Lastly there is the DVD portion of the program, which consists of the band’s music videos plus the now-legendary performance at Blackpool in late 1989. It’s one of those shows where only a few thousand people could have fit into the venue, but 50,000 now swear they were there. You can see why this show was a big deal: Reni puts on a clinic behind the drums, but Brown could have used a bucket – or perhaps a trough – on stage to help him carry a tune. Seriously, the band was great, but Brown’s vocals were awful, which might explain why he wound up so far down in the mix in the first place. And who’s that guy dancing backstage, Bez from Happy Mondays? The music videos are hilarious to watch now, because the band clearly hated making them. Footage from the Blackpool show appears in three videos, while two other clips ("I Wanna Be Adored" and "Fools Gold") were shot at the same time and incorporate much of the same footage.

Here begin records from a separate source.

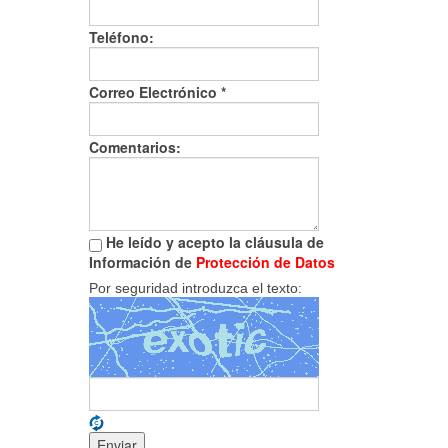
Teléfono:
Correo Electrónico
*
Comentarios:
He leído y acepto la cláusula de
Información de
Protección de Datos
Por seguridad introduzca el texto:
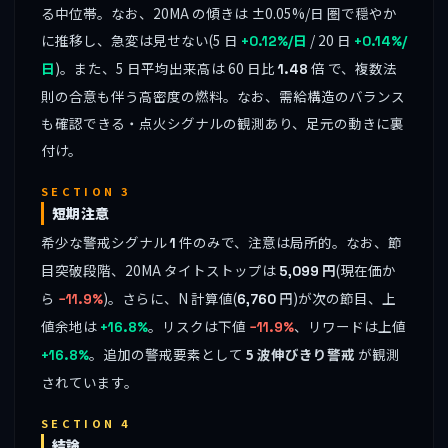
る中位帯。なお、20MA の傾きは ±0.05%/日 圏で穏やか
に推移し、急変は見せない(5 日
/ 20 日
+0.12%/日
+0.14%/
)。また、5 日平均出来高は 60 日比
倍 で、複数法
日
1.48
則の合意も伴う高密度の燃料。なお、需給構造のバランス
も確認できる・点火シグナルの観測あり、足元の動きに裏
付け。
SECTION 3
短期注意
希少な警戒シグナル
件のみで、注意は局所的。なお、節
1
目突破段階、20MA タイトストップは
円
(現在価か
5,099
ら
)。さらに、N 計算値(
円)が次の節目、上
−11.9%
6,760
値余地は
。リスクは下値
、リワードは上値
+16.8%
−11.9%
。追加の警戒要素として
5 波伸びきり警戒
が観測
+16.8%
されています。
SECTION 4
結論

And what was Mani thinking when he wore that ponytail in the video for "One Love"? Stone Roses don’t wear ponytails – they’re too cool for that.

We’ve seen some nonessential reissues of late (ahem, Radiohead), but Legacy’s reissue of The Stone Roses delivers the goods, covering every possible angle that a fan could possibly ask for. It sounds great, they left no B-side behind, and threw in a video to the band’s best live performance to boot. If we’re lucky, this collection will launch another thousand ships.